Local Golf Notebook -- Jordan's Shooting Touch Evident On Local Courses

Chicago Bull superstar Michael Jordan posted some decent golf scores on two good local courses this week.

On Monday, he shot 82 (9 over par) at Inglewood Country Club. On Tuesday, he played 36 holes at Broadmoor Golf Club and shot 80 (10 over par) and 76 (6 over).

At Inglewood, Jordan nearly aced the par-3 12th hole, which was 165 yards from the championship tees.

Jordan's Seattle golf outings were arranged by John Bracken, director of the Ernst Championship. Bracken played with Jordan and said, "He's a powerful guy and he's got great touch on the greens."

Notes

-- Bruce Cadwell of Boise, Idaho, defeated Dick Estey of Portland in a two-hole playoff yesterday to win the Pacific Northwest Golf Association Senior Amateur tournament in Bremerton.

Cadwell, 56, a PNGA Senior runner-up last year, and Estey, 65, were tied at 5-over 219 after the regulation 54 holes. Four-time champion John Harbottle of Tacoma shot a final-round 74 for a 220 total, one stroke back.

-- The U.S. Open never has been played in the Northwest and the owners of the 36-hole Pumpkin Ridge complex, near Portland, want to change that.

Marv French, president of Pumpkin Ridge, is attending the U.S. Open this week to lobby for his courses as an Open site sometime early next century.

The United States Golf Association has selected Open sites for the next five years - 1997, Congressional County Club, Bethesda, Md.; 1998, Olympic Club, San Francisco; 1999, Pinehurst No. 2, Pinehurst, N.C.; 2000, Pebble Beach, Calif.; and 2001, Southern Hills Country Club, Tulsa, Okla.

Bethpage State Park in Farmingdale, N.Y., a state-owned public facility where daily greens fees are $20, is considered a strong contender for 2002. The USGA is interested in staging the Open at a grass-roots public facility such as Bethpage to show that golf isn't just a country-club game.

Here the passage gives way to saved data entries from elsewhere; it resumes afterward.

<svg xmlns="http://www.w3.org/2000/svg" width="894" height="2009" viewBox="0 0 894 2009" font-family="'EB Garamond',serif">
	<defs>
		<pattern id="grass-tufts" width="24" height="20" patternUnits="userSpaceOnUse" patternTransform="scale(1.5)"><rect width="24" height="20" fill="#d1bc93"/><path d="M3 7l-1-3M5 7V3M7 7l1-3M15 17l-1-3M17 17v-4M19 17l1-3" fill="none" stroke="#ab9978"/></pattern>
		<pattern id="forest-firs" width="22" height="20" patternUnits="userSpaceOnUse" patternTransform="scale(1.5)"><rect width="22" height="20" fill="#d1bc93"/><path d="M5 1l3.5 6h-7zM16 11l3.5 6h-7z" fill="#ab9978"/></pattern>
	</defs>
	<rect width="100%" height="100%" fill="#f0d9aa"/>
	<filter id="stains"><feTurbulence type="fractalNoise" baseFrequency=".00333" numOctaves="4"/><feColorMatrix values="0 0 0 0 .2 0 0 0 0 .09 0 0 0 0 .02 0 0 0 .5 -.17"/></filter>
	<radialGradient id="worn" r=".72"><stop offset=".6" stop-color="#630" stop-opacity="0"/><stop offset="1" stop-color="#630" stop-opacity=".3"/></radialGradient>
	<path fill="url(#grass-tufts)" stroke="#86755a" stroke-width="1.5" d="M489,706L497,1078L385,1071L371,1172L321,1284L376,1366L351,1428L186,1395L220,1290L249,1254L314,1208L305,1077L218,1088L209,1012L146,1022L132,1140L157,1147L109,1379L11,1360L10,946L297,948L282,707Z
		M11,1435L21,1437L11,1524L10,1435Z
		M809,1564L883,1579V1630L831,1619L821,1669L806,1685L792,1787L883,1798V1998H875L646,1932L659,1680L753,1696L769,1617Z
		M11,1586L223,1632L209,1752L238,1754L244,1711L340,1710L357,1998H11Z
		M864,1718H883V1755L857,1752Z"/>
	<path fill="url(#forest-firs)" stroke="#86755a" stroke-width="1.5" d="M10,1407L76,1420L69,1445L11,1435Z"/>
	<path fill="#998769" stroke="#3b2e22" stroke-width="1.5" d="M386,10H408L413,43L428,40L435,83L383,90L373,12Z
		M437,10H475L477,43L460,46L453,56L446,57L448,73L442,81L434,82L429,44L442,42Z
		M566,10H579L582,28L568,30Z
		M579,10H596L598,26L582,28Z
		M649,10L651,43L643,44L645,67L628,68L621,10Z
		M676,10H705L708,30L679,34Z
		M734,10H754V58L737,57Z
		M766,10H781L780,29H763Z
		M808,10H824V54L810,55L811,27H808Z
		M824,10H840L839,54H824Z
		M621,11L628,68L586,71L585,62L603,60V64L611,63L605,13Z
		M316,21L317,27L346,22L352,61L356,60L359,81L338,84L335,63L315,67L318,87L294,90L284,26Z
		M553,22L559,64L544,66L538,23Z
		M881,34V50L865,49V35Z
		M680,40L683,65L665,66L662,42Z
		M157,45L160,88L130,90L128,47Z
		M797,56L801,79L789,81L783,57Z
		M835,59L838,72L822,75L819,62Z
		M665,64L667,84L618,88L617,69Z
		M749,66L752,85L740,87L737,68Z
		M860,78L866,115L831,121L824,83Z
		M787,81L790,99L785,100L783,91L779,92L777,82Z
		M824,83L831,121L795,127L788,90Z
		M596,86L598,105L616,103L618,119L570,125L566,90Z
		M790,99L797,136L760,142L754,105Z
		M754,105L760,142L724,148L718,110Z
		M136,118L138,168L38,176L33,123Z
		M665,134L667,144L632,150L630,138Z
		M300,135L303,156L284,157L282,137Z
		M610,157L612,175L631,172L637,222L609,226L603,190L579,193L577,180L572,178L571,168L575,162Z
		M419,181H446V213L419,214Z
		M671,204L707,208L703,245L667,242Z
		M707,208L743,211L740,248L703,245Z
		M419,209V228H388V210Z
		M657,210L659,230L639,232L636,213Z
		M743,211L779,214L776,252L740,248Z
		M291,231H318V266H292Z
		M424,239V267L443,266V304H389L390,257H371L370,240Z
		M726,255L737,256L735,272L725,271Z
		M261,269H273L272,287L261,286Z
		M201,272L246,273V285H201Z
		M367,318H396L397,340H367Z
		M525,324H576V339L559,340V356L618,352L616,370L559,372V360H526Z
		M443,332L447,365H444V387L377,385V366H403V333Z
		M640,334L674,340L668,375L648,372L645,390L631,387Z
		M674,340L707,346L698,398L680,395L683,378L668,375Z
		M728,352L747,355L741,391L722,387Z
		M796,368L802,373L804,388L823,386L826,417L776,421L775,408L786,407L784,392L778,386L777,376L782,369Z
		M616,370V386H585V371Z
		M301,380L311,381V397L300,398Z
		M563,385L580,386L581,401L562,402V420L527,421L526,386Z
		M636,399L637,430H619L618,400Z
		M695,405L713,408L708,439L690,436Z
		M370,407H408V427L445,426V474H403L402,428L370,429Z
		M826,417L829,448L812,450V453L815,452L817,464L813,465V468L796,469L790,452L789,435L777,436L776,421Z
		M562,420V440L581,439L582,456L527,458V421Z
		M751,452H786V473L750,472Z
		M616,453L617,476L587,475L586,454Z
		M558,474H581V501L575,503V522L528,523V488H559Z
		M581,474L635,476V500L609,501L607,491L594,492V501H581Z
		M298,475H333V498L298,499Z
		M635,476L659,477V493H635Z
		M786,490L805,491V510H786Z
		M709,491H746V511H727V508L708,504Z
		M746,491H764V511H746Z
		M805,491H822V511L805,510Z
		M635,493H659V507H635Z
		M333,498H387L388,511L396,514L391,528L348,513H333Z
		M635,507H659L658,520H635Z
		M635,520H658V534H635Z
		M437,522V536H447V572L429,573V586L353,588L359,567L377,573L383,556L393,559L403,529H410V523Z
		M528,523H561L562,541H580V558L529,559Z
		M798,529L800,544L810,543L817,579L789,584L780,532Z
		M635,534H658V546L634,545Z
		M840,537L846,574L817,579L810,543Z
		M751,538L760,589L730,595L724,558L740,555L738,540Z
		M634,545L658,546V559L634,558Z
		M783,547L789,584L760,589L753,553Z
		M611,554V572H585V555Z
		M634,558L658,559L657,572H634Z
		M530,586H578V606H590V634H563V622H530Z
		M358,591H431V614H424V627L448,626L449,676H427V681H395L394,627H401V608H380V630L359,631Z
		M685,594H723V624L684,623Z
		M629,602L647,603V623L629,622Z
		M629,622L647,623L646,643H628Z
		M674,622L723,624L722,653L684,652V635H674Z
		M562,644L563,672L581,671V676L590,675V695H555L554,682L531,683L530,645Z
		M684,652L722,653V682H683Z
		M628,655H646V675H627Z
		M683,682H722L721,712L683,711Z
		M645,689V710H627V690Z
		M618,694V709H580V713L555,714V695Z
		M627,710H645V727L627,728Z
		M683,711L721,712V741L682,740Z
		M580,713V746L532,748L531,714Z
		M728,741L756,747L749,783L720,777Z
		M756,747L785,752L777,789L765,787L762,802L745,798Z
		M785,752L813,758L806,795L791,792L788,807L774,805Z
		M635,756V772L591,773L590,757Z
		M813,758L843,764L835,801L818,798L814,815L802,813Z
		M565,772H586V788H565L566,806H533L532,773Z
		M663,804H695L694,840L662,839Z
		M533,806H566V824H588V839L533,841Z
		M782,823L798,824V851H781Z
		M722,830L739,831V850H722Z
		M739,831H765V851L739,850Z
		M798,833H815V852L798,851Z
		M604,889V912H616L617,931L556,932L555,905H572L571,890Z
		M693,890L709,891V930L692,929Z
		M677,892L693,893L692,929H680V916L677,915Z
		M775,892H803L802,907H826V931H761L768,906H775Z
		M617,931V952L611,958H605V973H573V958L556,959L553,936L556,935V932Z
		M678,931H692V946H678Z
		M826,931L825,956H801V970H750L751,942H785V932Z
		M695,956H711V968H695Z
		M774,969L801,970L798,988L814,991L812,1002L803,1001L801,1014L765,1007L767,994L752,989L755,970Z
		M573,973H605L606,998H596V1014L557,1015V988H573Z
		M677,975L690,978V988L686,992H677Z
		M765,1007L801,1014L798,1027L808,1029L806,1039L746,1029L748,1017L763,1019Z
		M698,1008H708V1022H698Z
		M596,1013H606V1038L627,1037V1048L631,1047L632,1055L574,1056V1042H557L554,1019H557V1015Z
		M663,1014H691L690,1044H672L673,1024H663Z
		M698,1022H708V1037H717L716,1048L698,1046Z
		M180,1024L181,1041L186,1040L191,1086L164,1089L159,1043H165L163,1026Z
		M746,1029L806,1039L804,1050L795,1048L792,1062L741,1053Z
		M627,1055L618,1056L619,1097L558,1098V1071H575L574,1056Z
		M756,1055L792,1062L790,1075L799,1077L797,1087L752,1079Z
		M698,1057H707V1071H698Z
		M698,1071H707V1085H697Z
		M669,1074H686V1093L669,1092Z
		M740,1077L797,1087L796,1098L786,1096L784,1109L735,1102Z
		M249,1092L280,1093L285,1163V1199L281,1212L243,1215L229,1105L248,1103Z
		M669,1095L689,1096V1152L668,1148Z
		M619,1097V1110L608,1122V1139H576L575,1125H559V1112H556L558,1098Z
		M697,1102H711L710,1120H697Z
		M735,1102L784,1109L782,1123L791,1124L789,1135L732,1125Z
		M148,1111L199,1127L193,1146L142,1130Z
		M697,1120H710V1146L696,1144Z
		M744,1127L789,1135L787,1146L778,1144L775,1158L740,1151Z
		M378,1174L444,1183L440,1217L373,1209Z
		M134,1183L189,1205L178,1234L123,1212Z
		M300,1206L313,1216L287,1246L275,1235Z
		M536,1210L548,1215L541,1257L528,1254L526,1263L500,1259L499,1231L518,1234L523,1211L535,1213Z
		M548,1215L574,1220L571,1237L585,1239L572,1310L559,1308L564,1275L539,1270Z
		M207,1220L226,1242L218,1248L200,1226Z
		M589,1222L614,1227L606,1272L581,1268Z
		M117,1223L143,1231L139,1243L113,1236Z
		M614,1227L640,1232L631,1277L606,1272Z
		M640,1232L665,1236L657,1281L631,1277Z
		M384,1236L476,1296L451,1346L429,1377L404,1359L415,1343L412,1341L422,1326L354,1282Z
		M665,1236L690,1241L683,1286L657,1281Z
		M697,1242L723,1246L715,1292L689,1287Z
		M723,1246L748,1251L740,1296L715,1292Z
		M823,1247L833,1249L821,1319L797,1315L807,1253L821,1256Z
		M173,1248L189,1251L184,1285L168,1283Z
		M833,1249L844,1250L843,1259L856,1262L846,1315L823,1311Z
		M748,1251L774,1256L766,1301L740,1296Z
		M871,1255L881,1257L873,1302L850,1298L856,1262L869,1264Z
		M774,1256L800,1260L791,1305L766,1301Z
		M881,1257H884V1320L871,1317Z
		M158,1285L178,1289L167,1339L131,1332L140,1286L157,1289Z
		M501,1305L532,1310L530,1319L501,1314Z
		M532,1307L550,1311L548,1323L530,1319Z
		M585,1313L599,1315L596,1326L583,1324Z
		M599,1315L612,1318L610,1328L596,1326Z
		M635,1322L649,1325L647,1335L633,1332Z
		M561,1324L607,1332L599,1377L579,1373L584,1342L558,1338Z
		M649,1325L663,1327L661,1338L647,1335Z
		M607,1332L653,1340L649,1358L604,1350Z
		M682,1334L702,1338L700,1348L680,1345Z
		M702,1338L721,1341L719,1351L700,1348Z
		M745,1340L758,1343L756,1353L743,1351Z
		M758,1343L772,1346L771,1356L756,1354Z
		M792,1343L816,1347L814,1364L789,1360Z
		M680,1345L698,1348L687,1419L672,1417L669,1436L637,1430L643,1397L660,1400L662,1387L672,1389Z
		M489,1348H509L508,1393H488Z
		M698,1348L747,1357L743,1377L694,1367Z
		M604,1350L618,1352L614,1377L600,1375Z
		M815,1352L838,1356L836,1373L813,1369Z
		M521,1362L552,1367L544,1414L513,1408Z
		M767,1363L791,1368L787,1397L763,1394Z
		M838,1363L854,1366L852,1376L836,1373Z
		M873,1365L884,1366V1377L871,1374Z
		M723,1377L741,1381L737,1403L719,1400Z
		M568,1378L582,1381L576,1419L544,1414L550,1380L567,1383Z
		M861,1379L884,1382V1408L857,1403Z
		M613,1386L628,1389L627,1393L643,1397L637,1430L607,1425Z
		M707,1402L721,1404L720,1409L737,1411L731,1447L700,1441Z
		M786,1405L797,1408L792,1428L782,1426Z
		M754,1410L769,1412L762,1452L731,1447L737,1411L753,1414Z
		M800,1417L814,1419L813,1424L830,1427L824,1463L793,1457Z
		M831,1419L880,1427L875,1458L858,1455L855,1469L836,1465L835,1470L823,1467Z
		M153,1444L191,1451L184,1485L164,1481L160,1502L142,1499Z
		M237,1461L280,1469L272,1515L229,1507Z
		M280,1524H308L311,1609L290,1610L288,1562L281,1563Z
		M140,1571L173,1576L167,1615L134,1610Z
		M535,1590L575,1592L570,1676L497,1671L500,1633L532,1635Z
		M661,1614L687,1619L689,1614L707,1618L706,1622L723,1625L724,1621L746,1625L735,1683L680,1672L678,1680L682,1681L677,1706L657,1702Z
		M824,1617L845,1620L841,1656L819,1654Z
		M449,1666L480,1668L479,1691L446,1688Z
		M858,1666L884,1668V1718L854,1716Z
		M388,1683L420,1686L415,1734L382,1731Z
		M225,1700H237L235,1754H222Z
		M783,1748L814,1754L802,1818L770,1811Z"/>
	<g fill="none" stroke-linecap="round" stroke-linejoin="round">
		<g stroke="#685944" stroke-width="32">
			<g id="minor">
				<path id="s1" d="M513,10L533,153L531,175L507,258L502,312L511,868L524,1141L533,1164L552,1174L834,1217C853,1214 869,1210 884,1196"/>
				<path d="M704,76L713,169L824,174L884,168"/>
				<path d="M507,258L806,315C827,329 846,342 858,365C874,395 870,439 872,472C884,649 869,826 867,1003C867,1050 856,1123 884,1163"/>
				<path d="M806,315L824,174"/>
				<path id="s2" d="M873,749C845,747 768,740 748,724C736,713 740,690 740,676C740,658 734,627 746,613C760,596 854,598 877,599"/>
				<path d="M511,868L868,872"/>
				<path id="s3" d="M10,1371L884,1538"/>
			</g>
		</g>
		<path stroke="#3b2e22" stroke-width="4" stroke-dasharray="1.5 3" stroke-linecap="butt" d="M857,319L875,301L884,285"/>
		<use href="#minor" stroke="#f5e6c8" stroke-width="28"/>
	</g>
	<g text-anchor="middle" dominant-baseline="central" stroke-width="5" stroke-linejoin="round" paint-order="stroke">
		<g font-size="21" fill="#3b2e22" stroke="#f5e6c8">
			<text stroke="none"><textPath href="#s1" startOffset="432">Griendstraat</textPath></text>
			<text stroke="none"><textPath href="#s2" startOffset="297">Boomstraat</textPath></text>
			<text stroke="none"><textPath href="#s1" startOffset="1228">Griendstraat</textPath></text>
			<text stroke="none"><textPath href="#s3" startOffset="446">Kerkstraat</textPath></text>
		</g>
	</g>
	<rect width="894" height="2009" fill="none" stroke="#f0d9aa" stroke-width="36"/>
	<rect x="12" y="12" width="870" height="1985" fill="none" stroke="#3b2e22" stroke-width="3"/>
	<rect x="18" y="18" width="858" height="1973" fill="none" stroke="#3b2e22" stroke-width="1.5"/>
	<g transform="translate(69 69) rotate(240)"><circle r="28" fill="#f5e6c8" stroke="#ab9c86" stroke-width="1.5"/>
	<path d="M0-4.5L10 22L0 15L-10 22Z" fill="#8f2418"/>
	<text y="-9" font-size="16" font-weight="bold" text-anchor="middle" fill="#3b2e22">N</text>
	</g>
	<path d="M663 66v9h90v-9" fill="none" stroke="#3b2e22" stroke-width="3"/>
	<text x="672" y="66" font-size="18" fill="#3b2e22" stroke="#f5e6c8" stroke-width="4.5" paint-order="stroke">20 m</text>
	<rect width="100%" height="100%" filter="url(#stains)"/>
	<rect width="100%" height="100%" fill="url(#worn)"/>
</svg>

Pumpkin Ridge hopes to embellish its credentials by doing a good job with the U.S. Men's Amateur this August and the U.S. Women's Amateur next summer.

-- The latest news regarding the planned Interbay driving range and executive-length facility isn't encouraging for golfers.

The P-Patch gardeners fighting to remain on the grounds are collecting signatures of support.

Meanwhile, the Seattle Parks Department is discussing a possible land swap or land purchase with the U-Haul dealership that borders the site.

The project developer, Family Golf Northwest, wants to put in a driving range that faces north, a nine-hole executive-length course with two par-4 holes and a putting course.

The next stop for the project is the June 27 Park Board meeting.

-- Howard Bogie, the promoter who kept the Seattle City Men's Amateur trophy in protest after Municipal Golf of Seattle decided to run the 1996 tournament in-house instead of having him run it, has returned the trophy. Chris Redo, chief executive officer of MGS, said that he was pleased to get it back and that Bogie deserves credit for keeping the tournament alive from 1990-95.